I discovered how true that stigma really was when my parents took me and my brothers back to Korea. We were in high school/junior high. We went with a program that allowed us to have access to our records. I found out that my birthfather was already married to another woman when my birthmother told him she was pregnant with me. He left her. The translator’s exact words were: “Your birthmother gave you up out of anger.” My parents had been telling me all these years that my birthparents gave me up for adoption out of love. They were wrong.

Honestly, high school was confusing enough; I wish my parents would have taken us back when I was in college because that’s the time where I actually became more interested in my birthplace. Hopefully I can return one day now that it would actually excite me instead of just making me a huge train wreck. Again, I am one of many. My experiences don’t speak for every internationally adopted person out there.

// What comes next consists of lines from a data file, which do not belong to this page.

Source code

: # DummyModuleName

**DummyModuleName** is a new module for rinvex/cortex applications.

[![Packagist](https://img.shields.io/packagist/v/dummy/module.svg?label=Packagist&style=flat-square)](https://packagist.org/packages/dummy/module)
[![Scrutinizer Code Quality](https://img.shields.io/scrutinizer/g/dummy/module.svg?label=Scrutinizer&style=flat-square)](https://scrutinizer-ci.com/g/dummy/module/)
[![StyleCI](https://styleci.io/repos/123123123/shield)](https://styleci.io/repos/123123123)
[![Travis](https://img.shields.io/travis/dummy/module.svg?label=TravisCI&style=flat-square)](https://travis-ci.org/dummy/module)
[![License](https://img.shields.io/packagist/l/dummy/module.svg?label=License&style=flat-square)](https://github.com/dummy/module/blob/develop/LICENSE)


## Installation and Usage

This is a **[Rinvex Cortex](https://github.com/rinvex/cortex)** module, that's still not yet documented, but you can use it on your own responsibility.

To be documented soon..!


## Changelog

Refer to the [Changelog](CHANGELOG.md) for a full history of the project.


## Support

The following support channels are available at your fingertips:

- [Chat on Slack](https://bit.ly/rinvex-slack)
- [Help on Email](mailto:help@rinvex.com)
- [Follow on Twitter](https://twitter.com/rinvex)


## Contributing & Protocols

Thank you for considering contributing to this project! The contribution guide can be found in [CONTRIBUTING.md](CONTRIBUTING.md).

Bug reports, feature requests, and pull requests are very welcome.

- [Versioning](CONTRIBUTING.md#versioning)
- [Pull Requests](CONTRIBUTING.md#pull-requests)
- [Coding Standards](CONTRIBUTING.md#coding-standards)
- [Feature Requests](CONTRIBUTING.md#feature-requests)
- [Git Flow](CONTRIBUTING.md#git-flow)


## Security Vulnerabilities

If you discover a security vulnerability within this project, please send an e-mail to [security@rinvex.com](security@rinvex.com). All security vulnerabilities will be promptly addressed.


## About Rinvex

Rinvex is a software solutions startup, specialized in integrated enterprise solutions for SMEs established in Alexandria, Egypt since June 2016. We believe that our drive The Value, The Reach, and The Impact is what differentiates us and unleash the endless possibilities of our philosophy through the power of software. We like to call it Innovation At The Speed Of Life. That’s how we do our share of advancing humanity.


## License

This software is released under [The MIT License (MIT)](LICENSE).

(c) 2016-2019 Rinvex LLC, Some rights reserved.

There are also some things people really need to stop doing/telling adoptive parents while their children are present. Parents, when it’s out that you adopted your child/children, most often the other person’s reaction is something like: “Oh that was so selfless of you!” or to the child, “Oh, you’re so lucky!”

No, just no. Adopted children are not just some charity cause. We’re not just some idea that needed to be spruced up or saved. We are people. You are not gods for adopting us. It was generous and kind of you. That is all.

“We raised you; show us more respect.” That line tells an adoptive child that their parents didn’t really want to adopt them in the first place. The only reason they did was out of necessity and not out of love. I could walk out of the house tomorrow or jump in front of a car because they don’t really love or care for me. It was all just an act. Just like before.

One of my favorites is: “You’re only acting this way or trying to discuss race like this to us to hurt US.” No, just no. If that’s what you choose to say, then you need to learn to be open-minded and realize that your children, while they are your children, are not white. Society will never see them that way and so your child will never seem themselves as completely white either. It’s identity crisis 101.

I know parents are amazing and do everything that they can for their children. I know they only have their best intentions at heart, but just know that adopted kids are special. Sometimes, you won’t be able to approach the situation in the same way you would if your child was actually born from you. And I can guarantee you it won’t be all sunshine and daisies, but that’s normal.

The main thing I think everyone can do is simple. Keep an open-mind.